Moammar Gaddafi had Saif al-Islam Qaddafi, held by the new Libyan government and wanted by the International Criminal Court; and Hosni Mubarak had Alaa and Gamal Mubarak, both awaiting trial on various corruption charges (despite being acquitted in one case last week). Ailing Iraqi President Jalal Talabani’s eldest son Bafil is facing trial in Great Britain for defrauding investment partners in Iraqi Kurdistan, while younger son Qubad is neck deep in the family business. Iraqi Kurdish regional president Masud Barzani’s eldest son Masrour is, in theory, the intelligence chief for the autonomous Kurdish government. In practice, according to conversations with human-rights monitors, he uses his position and the security forces he has under his control to ensure businessmen understand that he and his family should get a piece of the pie. When Masud Barzani’s second son Mansour Barzani lost $3.2 million gambling in one of Dubai’s illegal casinos, the Kurdish leader quickly cut short an official visit and left the United Arab Emirates. The pattern continues: Iraqis resent the involvement of Ahmad Maliki, the son of Prime Minister Nouri al-Maliki, in businesses which benefit from his father’s position. Such business dealings and relationships go without saying in the monarchies of the Persian Gulf with the exception, of course, of Oman whose ruler Sultan Qaboos is unmarried and has no children.
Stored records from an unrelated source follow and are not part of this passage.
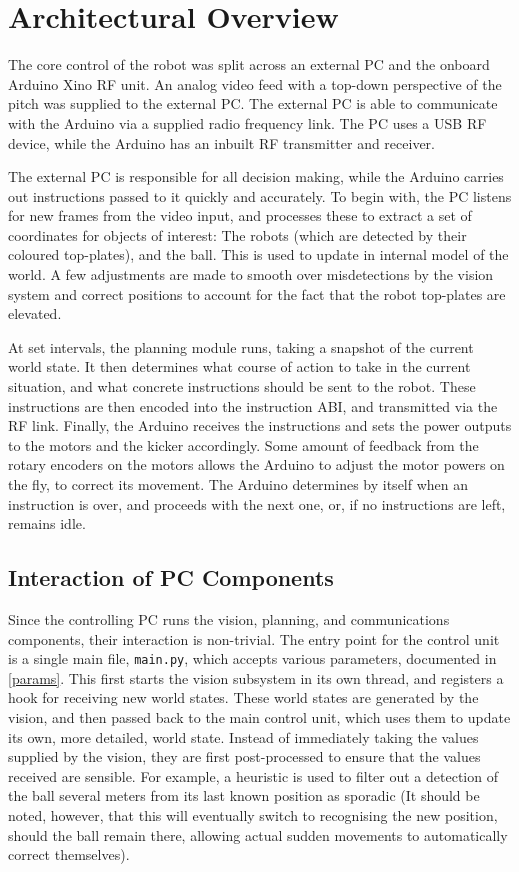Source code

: \section{Architectural Overview}

The core control of the robot was split across an external PC and the onboard
Arduino Xino RF unit. An analog video feed with a top-down perspective of the
pitch was supplied to the external PC. The external PC is able to communicate
with the Arduino via a supplied radio frequency link. The PC uses a USB RF
device, while the Arduino has an inbuilt RF transmitter and receiver.

The external PC is responsible for all decision making, while the Arduino
carries out instructions passed to it quickly and accurately.
To begin with, the PC listens for new frames from the video input, and
processes these to extract a set of coordinates for objects of interest: The
robots (which are detected by their coloured top-plates), and the ball. This is
used to update in internal model of the world. A few adjustments are made to
smooth over misdetections by the vision system and correct positions to account
for the fact that the robot top-plates are elevated.

At set intervals, the planning module runs, taking a snapshot of the current
world state. It then determines what course of action to take in the current
situation, and what concrete instructions should be sent to the robot. These
instructions are then encoded into the instruction ABI, and transmitted via the
RF link. Finally, the Arduino receives the instructions and sets the power
outputs to the motors and the kicker accordingly. Some amount of feedback from
the rotary encoders on the motors allows the Arduino to adjust the motor powers
on the fly, to correct its movement. The Arduino determines by itself when an
instruction is over, and proceeds with the next one, or, if no instructions are
left, remains idle.

\subsection{Interaction of PC Components}

Since the controlling PC runs the vision, planning, and communications
components, their interaction is non-trivial. The entry point for the control
unit is a single main file, \texttt{main.py}, which accepts various parameters,
documented in \cref{params}. This first starts the vision subsystem in its own
thread, and registers a hook for receiving new world states. These world states
are generated by the vision, and then passed back to the main control unit,
which uses them to update its own, more detailed, world state. Instead of
immediately taking the values supplied by the vision, they are first
post-processed to ensure that the values received are sensible. For example, a
heuristic is used to filter out a detection of the ball several meters from its
last known position as sporadic (It should be noted, however, that this will
eventually switch to recognising the new position, should the ball remain
there, allowing actual sudden movements to automatically correct themselves).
It is true that such a pattern is not limited to the Middle East. While his father Kofi Annan was secretary-general of the United Nations, Kojo Annan sought to profit from UN deals. And both Africa’s dictatorships and its nascent democracies also see sons of presidents and rulers seeking to cash in on their fathers’ positions.

It may be fashionable to look the other way and pretend such corruption does not occur. Western universities go farther and happily welcome donations of questionable money to honor dictatorial dynasties. But building false images of such countries does no favors, nor does it reflect well on a new generation of rulers that they encourage their sons to accumulate as much money as possible rather than distinguish themselves as doctors, lawyers, or other professionals.

Erdoğan has been fond of describing Turkey as a democracy and bragging for more than a decade about the reforms he claims to have implemented. If attorneys are allowed to question Bilal Erdoğan and, if warranted, force him to face justice as a man equal to any Turk or Kurd in Turkey, then he should be congratulated for standing on principle. If he wants his son to stand above justice, however, then Recep Tayyip Erdoğan confirms the notion that Turkey is no democracy and  he himself is little more than yet one more self-important Middle Eastern potentate.